Nas diferentes etapas da doença, umas mais críticas do que outras, nunca caiu em sedentarismo. Licenciou-se em História, mas foi no jornalismo que veio a distinguir-se em jornais de referência nacional. Passou pelas redações do “Diário Económico”, de “O Jornal”, de “A Capital”, e por uma produtora televisiva.
O gosto pela escrita, embora prefira televisão, continua a marcar o seu dia a dia: trabalha, agora, em regime freelancer. «Gosto de trabalhar em casa, permite-me estar concentrado… Sou dono e senhor do meu tempo».
João assume-se como alguém multifacetado: é autor do blogue “infotocopiavel.blog- spot.com”, apaixonado por poesia, e conhecedor de vinhos, tendo inclusive publicado um livro sobre o tema, em 2011, intitulado “Grande Reserva”.

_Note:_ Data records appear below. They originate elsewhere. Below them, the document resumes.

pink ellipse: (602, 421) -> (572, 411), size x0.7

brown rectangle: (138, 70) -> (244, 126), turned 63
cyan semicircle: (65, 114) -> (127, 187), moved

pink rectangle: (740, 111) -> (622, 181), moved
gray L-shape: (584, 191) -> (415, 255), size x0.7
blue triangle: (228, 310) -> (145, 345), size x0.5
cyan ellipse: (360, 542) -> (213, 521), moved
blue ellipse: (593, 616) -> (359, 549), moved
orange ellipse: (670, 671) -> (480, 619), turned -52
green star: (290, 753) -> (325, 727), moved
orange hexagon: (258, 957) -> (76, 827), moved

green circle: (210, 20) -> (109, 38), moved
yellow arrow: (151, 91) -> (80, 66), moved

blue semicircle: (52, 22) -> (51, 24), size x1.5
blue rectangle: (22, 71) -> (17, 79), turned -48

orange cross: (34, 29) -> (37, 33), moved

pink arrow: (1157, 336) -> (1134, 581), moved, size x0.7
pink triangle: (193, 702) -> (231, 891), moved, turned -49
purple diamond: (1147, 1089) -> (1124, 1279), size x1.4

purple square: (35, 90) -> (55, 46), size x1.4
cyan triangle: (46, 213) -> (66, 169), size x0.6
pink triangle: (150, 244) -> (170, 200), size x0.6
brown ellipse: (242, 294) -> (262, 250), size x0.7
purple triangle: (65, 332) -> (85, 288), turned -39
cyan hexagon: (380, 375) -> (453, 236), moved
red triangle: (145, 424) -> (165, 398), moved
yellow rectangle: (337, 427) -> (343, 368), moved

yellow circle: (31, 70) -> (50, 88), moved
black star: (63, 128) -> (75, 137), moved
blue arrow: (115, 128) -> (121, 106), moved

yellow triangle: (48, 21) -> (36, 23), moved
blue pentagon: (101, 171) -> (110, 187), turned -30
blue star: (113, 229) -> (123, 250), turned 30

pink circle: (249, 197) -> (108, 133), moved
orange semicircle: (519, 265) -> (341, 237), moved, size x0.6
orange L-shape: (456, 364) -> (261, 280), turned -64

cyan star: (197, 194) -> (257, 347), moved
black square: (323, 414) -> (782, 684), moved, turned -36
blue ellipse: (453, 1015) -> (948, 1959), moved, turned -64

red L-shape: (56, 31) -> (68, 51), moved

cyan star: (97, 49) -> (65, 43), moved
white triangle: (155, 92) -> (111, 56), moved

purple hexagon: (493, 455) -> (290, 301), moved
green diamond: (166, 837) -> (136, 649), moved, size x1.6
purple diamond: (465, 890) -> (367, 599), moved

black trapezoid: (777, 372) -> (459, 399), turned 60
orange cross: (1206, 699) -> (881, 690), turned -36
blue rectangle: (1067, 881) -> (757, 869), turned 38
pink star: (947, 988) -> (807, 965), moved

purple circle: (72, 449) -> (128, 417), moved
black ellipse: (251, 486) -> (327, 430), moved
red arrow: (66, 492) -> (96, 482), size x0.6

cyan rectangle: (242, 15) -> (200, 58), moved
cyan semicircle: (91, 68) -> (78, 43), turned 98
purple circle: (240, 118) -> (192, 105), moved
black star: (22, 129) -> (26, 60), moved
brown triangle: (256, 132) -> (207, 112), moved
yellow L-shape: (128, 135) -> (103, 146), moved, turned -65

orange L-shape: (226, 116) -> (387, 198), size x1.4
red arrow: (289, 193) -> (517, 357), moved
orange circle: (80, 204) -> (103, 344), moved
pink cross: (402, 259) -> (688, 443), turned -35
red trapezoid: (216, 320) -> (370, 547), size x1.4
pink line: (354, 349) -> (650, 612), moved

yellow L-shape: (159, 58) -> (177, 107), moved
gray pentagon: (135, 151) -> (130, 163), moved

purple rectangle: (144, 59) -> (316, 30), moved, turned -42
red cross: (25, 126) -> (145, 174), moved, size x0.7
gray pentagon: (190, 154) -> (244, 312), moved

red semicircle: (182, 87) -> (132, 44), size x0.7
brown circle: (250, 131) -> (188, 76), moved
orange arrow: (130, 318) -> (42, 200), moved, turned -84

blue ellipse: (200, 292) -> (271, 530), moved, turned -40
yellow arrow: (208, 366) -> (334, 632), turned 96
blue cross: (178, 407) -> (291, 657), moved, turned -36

«Existe a ideia de que o depressivo é aquele que está fechado em casa, sem capacidade para trabalhar. Isso é um mito. Haverá depressivos que são funcionais e os que não o são».
Com o objetivo de desmistificar este e tantos outros mitos associados à depressão, João Barbosa escreveu, em outubro de 2021, “A Esperança É Mesmo o Farol", um livro em que conta, na primeira pessoa, como é viver e conviver com a depressão. «O meu editor desafiou-me a dar o meu testemunho. Diria que este não é um livro de autoajuda, embora espere ― assumo ― que possa ajudar alguém!», diz, a rir, revelando mais uma vez o humor que lhe é característico.
Na sua história de trevas, confessa que a esperança é a luz que sempre o manteve vivo. Foi a semente certa. «Todos os dias ia dizendo para mim: «Hei de vencer este bicho! Fui vivendo na esperança de, um dia, poder voltar a ter esperança. Tenho uma mulher, um filho e amigos fantásticos, que têm sabido transmitir-me essa tranquilidade, e aí, também aí, há uma renovação deste sentimento».
Por agora, João Barbosa tem um só desejo: «quero continuar a apreciar o sentimento de esperança».